───── MATERIAL FOR THE TASK
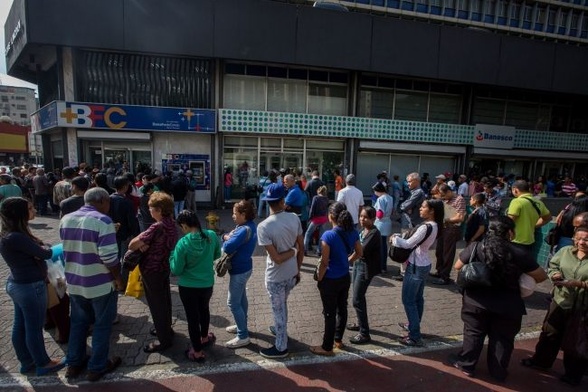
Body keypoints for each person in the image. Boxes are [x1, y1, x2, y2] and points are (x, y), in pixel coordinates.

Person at [449, 216, 547, 381]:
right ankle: (498, 371)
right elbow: (541, 276)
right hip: (508, 305)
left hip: (476, 301)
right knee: (502, 339)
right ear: (510, 232)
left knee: (473, 334)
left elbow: (458, 266)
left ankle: (467, 365)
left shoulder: (477, 247)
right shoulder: (520, 253)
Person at [59, 188, 123, 381]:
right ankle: (97, 366)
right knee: (102, 325)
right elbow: (109, 257)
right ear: (103, 201)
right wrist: (118, 278)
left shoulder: (66, 218)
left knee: (78, 323)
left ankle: (74, 363)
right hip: (100, 282)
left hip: (75, 280)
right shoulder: (103, 221)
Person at [0, 197, 65, 376]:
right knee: (33, 328)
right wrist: (62, 246)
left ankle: (26, 362)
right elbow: (46, 253)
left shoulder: (11, 234)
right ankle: (43, 363)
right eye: (30, 208)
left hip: (18, 284)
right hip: (29, 287)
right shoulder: (16, 237)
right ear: (20, 213)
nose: (34, 210)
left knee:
──────────
▶ [ASSIGNMENT]: Would you print, exactly as written, every line above from the one holding "right ankle: (97, 366)" through the one holding "left shoulder: (11, 234)", with both included and no other lines?

▶ [WRITTEN RESPONSE]:
right ankle: (97, 366)
right knee: (102, 325)
right elbow: (109, 257)
right ear: (103, 201)
right wrist: (118, 278)
left shoulder: (66, 218)
left knee: (78, 323)
left ankle: (74, 363)
right hip: (100, 282)
left hip: (75, 280)
right shoulder: (103, 221)
Person at [0, 197, 65, 376]:
right knee: (33, 328)
right wrist: (62, 246)
left ankle: (26, 362)
right elbow: (46, 253)
left shoulder: (11, 234)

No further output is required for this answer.